Se sentó en el porche de la casa grande, frente a un Ricardo que la miraba como si fuera la única mujer en el mundo.
"Una bruja en la ciudad me lo dijo, Ricky," susurró ella, con su voz de socialité capitalina. "Mi bebé, nuestro bebé, es frágil. Para que nazca fuerte y con la suerte de tu familia, necesita un amuleto."
Ricardo no apartaba la vista de su vientre.
"Lo que sea, Isabela. Pide lo que sea."
"Un amuleto hecho con las costillas de un 'niño milagroso'. La bruja dijo que aquí había uno."
Ricardo supo de inmediato de quién hablaba. Mateo. Su hijo de seis años con Sofía, el niño que correteaba por la hacienda y al que los trabajadores miraban con una mezcla de asombro y respeto. El niño que era un recordatorio constante de su matrimonio con una curandera de Oaxaca, un arreglo que su abuelo forzó para salvarlo.
Despreciaba a ese niño. Veía en él la ingenuidad de su madre, la sangre indígena que él consideraba inferior.
"Se hará," dijo Ricardo, sin una pizca de duda en su voz.
Esa noche, Sofía lo encontró en su despacho, oliendo a tequila caro y a la colonia de Isabela.
"Escuché lo que planeas," dijo Sofía, su voz tranquila pero firme. "No puedes hacerlo, Ricardo."
"¿No puedo? Soy el dueño de esta tierra, de esta casa y de todo lo que hay en ella. Incluido ese niño."
"Es tu hijo."
"Es un peón," contestó él, frío. "Un sacrificio necesario para mi verdadero heredero."
Sofía se arrodilló. "Toma mis costillas. Toma mi sangre. Mi don es más fuerte. Yo puedo darle la prosperidad que buscas. Pero a Mateo no lo toques."
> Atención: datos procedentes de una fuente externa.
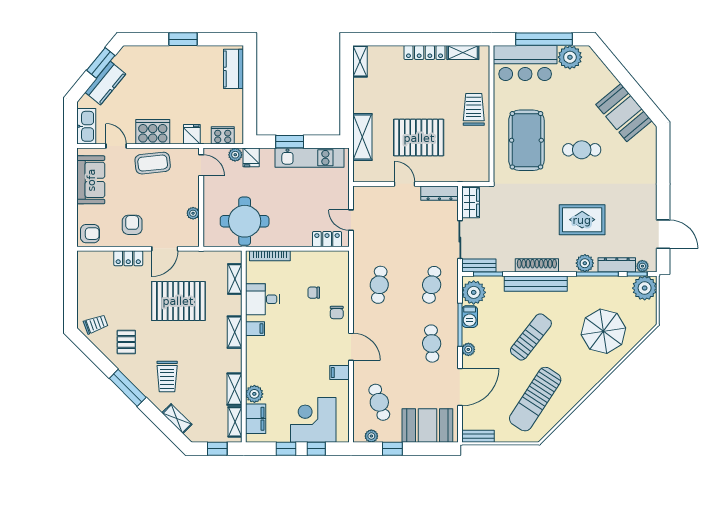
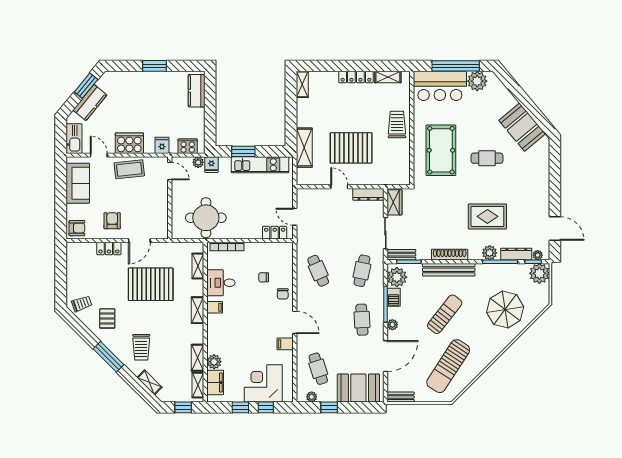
plant: (193, 213) -> (163, 211), removed
cafe table: (379, 285) -> (318, 271), turned -30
Ricardo rio. Una risa hueca y cruel. "Tu don, tus supersticiones de campesina. No, Sofía. La bruja fue clara. Necesita ser él." Se inclinó y la tomó de la barbilla. "No te interpongas."
Al día siguiente, Ricardo llamó a un médico de Guadalajara, un hombre con más deudas que escrúpulos. Le dio un fajo de billetes y una orden simple.
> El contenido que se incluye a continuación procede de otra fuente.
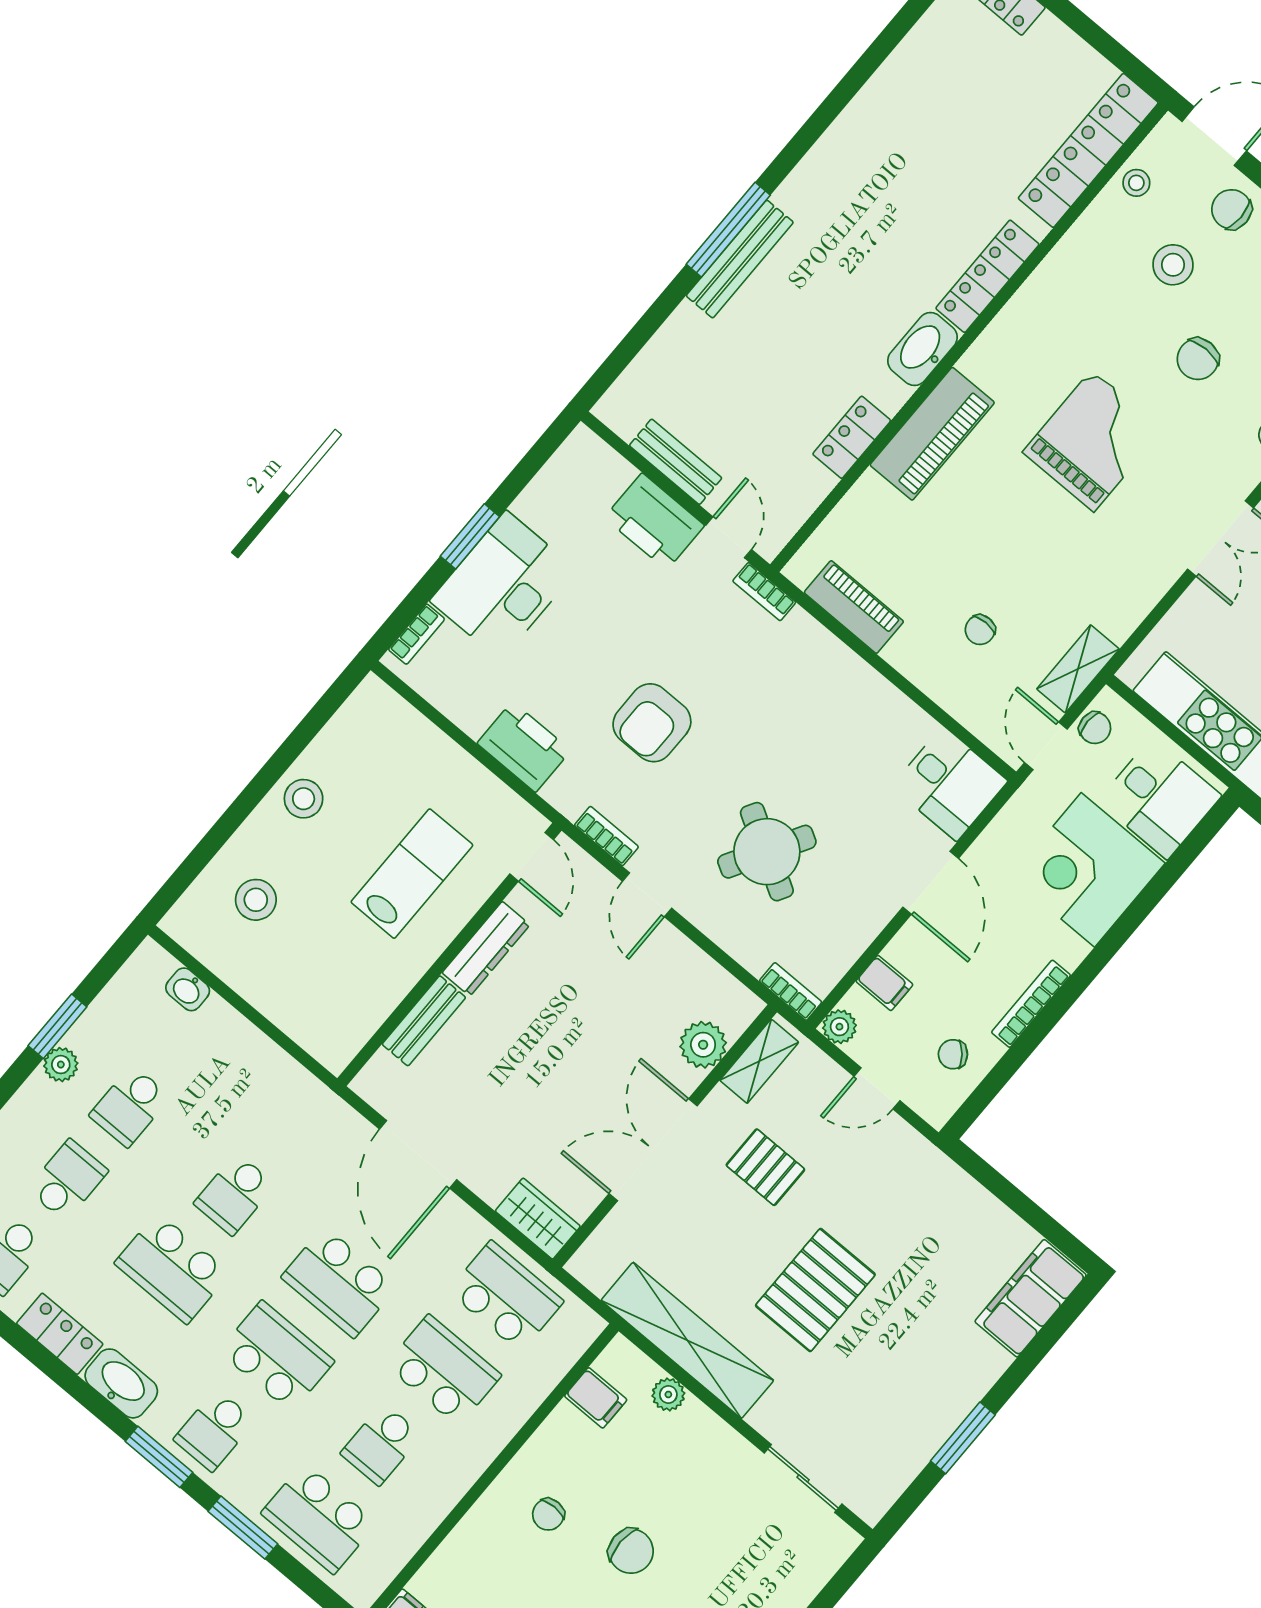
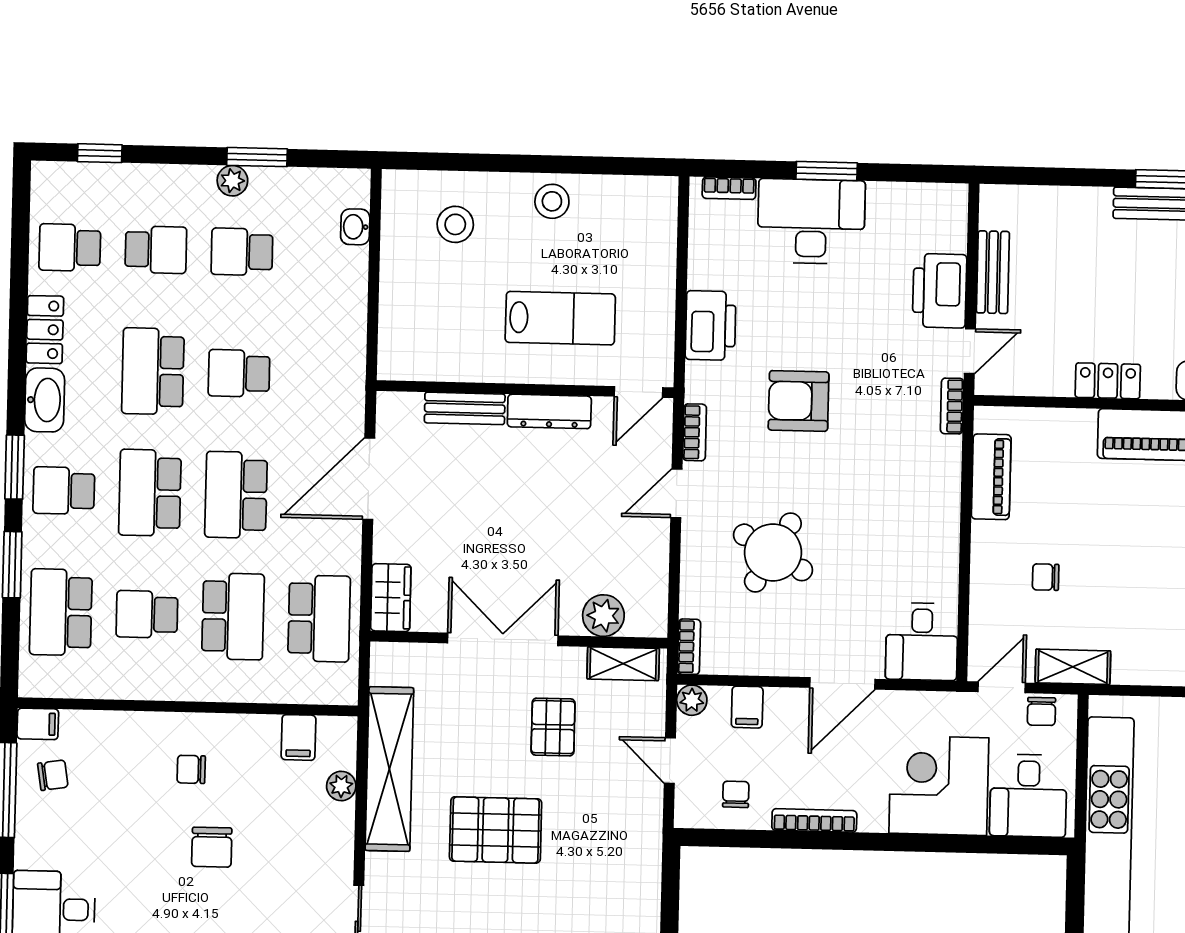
chair: (953, 1054) -> (736, 794), turned 39
school desk: (277, 1356) -> (150, 493), turned 180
"Quiero tres de sus costillas. Las más pequeñas."
El médico se llevó a Mateo al dispensario de la hacienda. Sofía intentó detenerlos, pero dos de los hombres de Ricardo la sujetaron.
El procedimiento se hizo sin anestesia. Los gritos del niño resonaron por la hacienda, pero nadie se atrevió a intervenir. A mitad de la operación, el teléfono del médico sonó. Fingió una emergencia.
"Es el patrón," dijo, limpiándose las manos. "Isabela se siente mal. Tengo que ir."
Dejó a Mateo en la camilla, con la herida abierta, sangrando sobre las sábanas blancas.
El niño murió solo, desangrado y por un dolor que nadie debería conocer.
Mientras tanto, a pocos metros, en la habitación principal, Ricardo le sostenía el cabello a Isabela mientras ella vomitaba por las náuseas matutinas, susurrándole promesas de un futuro brillante.